WHAT TO PRODUCE => Set down the entries that follow exactly as written, leaving out any images.

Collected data
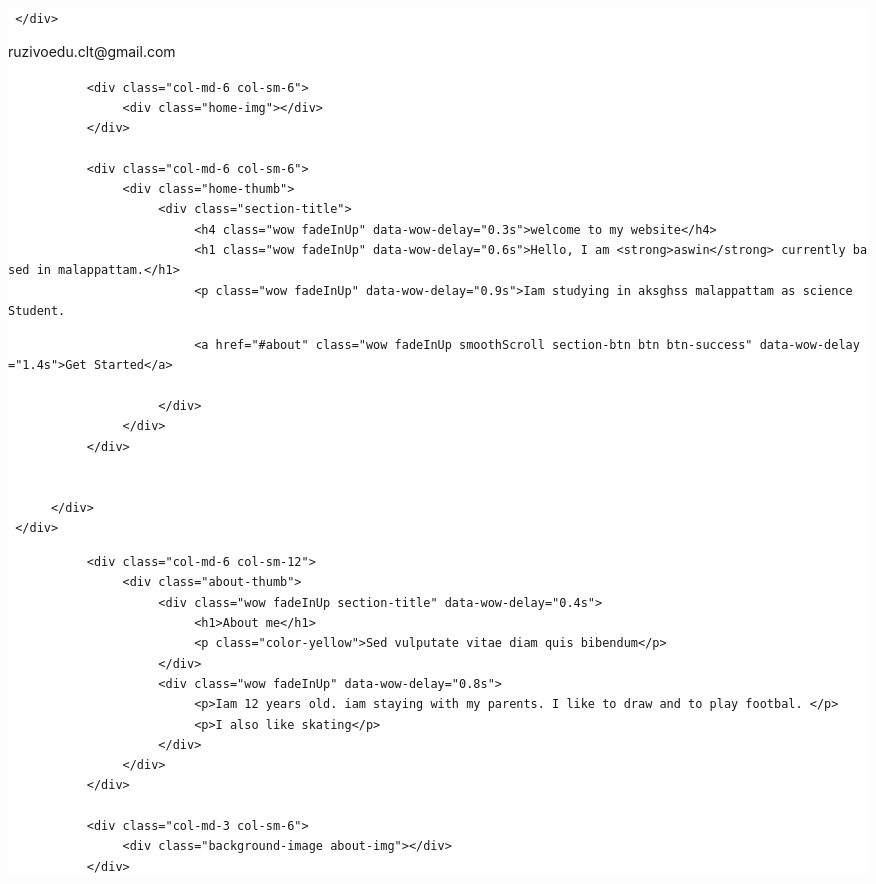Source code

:      </div>
</div>ruzivoedu.clt@gmail.com




<section id="home" class="parallax-section">
     <div class="container">
          <div class="row">

               <div class="col-md-6 col-sm-6">
                    <div class="home-img"></div>
               </div>

               <div class="col-md-6 col-sm-6">
                    <div class="home-thumb">
                         <div class="section-title">
                              <h4 class="wow fadeInUp" data-wow-delay="0.3s">welcome to my website</h4>
                              <h1 class="wow fadeInUp" data-wow-delay="0.6s">Hello, I am <strong>aswin</strong> currently based in malappattam.</h1>
                              <p class="wow fadeInUp" data-wow-delay="0.9s">Iam studying in aksghss malappattam as science   Student.

</p>
                              
                              <a href="#about" class="wow fadeInUp smoothScroll section-btn btn btn-success" data-wow-delay="1.4s">Get Started</a>
                              
                         </div>
                    </div>
               </div>


          </div>
     </div>
</section>




<section id="about" class="parallax-section">
     <div class="container">
          <div class="row">

               <div class="col-md-6 col-sm-12">
                    <div class="about-thumb">
                         <div class="wow fadeInUp section-title" data-wow-delay="0.4s">
                              <h1>About me</h1>
                              <p class="color-yellow">Sed vulputate vitae diam quis bibendum</p>
                         </div>
                         <div class="wow fadeInUp" data-wow-delay="0.8s">
                              <p>Iam 12 years old. iam staying with my parents. I like to draw and to play footbal. </p>
                              <p>I also like skating</p>
                         </div>
                    </div>
               </div>

               <div class="col-md-3 col-sm-6">
                    <div class="background-image about-img"></div>
               </div>
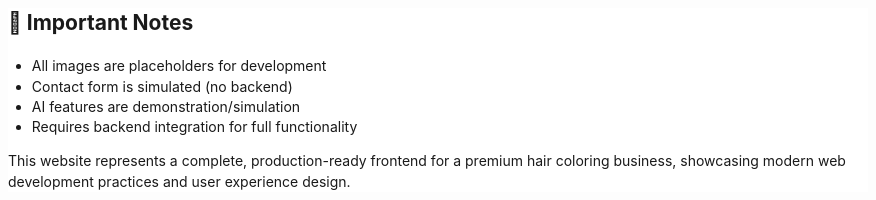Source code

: ## 🚨 Important Notes
- All images are placeholders for development
- Contact form is simulated (no backend)
- AI features are demonstration/simulation
- Requires backend integration for full functionality

This website represents a complete, production-ready frontend for a premium hair coloring business, showcasing modern web development practices and user experience design.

ANSWER AREA =>
Source code

:      </div>
</div>ruzivoedu.clt@gmail.com




<section id="home" class="parallax-section">
     <div class="container">
          <div class="row">

               <div class="col-md-6 col-sm-6">
                    <div class="home-img"></div>
               </div>

               <div class="col-md-6 col-sm-6">
                    <div class="home-thumb">
                         <div class="section-title">
                              <h4 class="wow fadeInUp" data-wow-delay="0.3s">welcome to my website</h4>
                              <h1 class="wow fadeInUp" data-wow-delay="0.6s">Hello, I am <strong>aswin</strong> currently based in malappattam.</h1>
                              <p class="wow fadeInUp" data-wow-delay="0.9s">Iam studying in aksghss malappattam as science   Student.

</p>
                              
                              <a href="#about" class="wow fadeInUp smoothScroll section-btn btn btn-success" data-wow-delay="1.4s">Get Started</a>
                              
                         </div>
                    </div>
               </div>


          </div>
     </div>
</section>




<section id="about" class="parallax-section">
     <div class="container">
          <div class="row">

               <div class="col-md-6 col-sm-12">
                    <div class="about-thumb">
                         <div class="wow fadeInUp section-title" data-wow-delay="0.4s">
                              <h1>About me</h1>
                              <p class="color-yellow">Sed vulputate vitae diam quis bibendum</p>
                         </div>
                         <div class="wow fadeInUp" data-wow-delay="0.8s">
                              <p>Iam 12 years old. iam staying with my parents. I like to draw and to play footbal. </p>
                              <p>I also like skating</p>
                         </div>
                    </div>
               </div>

               <div class="col-md-3 col-sm-6">
                    <div class="background-image about-img"></div>
               </div>
Source code

: ## 🚨 Important Notes
- All images are placeholders for development
- Contact form is simulated (no backend)
- AI features are demonstration/simulation
- Requires backend integration for full functionality

This website represents a complete, production-ready frontend for a premium hair coloring business, showcasing modern web development practices and user experience design.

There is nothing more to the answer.